Figure: 8 Current vs TTM

The table below shows a detailed breakdown of the numbers.

Figure: 9 Labor Market Detail

Household Survey Details

Another level of detail in the Household Survey shows full-time vs part-time job holders. In August, there were a large number of full-time employees converting to part-time. This is not a promising sign.

Figure: 10 Full Time vs Part Time

Revisions

The chart below shows how the jobs data has been revised in recent months. There have been significant downward revisions since January of this year. Even the weak jobs report in July was revised down from 114k to 89k.

Figure: 11 Revisions

Over the last three months, the data has been revised down by an average of 13k per month and 26k over 12 months. These revisions go unnoticed by the mainstream.

Figure: 12 Revisions

Historical Perspective

The chart below shows data going back to 1955.

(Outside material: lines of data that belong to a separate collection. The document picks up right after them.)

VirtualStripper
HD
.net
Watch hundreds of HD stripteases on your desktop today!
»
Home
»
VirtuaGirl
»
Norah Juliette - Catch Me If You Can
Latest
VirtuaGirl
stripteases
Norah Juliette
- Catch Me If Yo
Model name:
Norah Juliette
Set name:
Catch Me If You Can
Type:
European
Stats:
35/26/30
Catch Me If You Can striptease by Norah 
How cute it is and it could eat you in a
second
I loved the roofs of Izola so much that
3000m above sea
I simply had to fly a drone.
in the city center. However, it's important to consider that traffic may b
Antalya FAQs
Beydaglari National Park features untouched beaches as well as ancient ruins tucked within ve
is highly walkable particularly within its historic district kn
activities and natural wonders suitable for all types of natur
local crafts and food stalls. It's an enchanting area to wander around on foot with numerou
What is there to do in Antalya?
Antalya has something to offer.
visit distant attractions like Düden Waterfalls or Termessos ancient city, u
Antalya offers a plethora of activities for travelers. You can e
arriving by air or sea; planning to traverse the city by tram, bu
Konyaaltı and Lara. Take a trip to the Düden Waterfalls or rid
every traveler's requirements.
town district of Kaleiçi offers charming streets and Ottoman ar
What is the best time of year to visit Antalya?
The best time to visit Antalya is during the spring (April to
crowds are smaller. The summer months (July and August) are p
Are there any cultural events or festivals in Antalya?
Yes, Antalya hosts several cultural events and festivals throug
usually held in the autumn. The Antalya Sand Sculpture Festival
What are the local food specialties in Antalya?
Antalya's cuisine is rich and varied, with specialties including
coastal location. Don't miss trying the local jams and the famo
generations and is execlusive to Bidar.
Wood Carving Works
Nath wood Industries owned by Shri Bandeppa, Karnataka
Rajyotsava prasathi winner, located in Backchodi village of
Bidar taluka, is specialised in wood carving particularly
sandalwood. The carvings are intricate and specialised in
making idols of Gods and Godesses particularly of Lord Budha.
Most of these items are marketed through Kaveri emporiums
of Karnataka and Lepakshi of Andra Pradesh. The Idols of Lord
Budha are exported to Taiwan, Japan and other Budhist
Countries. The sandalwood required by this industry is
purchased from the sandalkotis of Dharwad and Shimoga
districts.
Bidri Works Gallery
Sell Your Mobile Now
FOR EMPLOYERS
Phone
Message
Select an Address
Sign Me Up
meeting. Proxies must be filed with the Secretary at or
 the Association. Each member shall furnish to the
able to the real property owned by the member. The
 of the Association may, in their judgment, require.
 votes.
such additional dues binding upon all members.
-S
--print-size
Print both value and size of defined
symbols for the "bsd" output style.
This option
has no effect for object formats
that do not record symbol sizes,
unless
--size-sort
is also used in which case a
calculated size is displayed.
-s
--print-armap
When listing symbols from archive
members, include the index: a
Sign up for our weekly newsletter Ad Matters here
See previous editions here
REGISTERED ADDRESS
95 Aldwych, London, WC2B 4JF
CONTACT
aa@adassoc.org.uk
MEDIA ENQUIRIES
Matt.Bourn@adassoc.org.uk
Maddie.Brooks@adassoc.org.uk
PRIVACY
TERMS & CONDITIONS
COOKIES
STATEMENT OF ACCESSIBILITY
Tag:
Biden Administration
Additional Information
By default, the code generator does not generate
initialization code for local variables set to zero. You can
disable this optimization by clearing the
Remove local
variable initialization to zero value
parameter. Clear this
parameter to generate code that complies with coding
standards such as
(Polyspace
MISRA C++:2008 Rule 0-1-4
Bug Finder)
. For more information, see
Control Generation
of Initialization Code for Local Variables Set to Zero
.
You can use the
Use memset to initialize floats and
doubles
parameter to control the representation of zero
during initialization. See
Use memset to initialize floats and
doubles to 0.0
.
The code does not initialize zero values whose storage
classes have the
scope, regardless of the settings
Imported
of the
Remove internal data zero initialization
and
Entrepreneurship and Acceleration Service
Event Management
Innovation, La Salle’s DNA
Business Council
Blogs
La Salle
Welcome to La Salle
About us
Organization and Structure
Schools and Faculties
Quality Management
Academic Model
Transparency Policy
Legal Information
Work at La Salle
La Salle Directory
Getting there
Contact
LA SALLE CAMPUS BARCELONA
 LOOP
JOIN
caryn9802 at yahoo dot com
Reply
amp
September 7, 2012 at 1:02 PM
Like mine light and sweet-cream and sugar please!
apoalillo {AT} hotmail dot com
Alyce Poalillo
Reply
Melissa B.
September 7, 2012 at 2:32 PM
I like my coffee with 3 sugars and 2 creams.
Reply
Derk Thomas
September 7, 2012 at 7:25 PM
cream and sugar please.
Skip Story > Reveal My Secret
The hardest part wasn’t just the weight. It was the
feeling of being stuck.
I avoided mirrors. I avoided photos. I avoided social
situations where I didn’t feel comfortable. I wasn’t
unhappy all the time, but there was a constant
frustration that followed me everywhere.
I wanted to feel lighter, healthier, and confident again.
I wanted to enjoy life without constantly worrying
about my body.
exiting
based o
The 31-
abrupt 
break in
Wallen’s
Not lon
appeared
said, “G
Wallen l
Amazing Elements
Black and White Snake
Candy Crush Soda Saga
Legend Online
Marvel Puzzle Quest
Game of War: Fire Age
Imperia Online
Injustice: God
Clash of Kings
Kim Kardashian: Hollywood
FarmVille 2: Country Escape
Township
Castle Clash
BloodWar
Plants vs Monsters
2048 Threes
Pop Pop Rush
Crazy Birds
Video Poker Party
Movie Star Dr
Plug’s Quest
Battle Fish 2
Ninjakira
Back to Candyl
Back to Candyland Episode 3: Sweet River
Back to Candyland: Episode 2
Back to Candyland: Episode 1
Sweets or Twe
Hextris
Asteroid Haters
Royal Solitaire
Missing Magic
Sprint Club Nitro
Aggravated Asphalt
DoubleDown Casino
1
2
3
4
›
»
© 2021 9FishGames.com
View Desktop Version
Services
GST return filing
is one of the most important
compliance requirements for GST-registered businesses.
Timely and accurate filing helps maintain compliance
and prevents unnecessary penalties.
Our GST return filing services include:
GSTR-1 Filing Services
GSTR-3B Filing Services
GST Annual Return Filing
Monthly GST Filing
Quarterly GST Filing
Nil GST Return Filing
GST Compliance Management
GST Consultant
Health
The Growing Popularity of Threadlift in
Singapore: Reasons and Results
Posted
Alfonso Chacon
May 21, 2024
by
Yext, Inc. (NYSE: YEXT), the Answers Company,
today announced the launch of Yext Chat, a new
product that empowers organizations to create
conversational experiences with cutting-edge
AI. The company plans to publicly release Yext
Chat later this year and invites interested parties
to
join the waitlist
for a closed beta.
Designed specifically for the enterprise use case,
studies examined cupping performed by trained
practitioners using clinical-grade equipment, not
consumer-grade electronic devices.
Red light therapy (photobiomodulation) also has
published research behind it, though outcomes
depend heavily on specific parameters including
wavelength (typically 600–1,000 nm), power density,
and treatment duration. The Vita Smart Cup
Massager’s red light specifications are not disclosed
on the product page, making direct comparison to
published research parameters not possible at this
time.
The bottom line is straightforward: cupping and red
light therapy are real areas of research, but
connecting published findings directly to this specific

Figure: 13 Historical Labor Market

The labor force participation rate is still well below the highs before the Global Financial Crisis. This month it stayed steady at 62.7%.

Figure: 14 Labor Market Distribution

Conclusion

Job numbers continue to come in weak which is putting pressure on the Fed to begin cutting aggressively now. The problem is that inflation has not been fully squashed. This could lead the economy down the very dangerous path of Stagflation.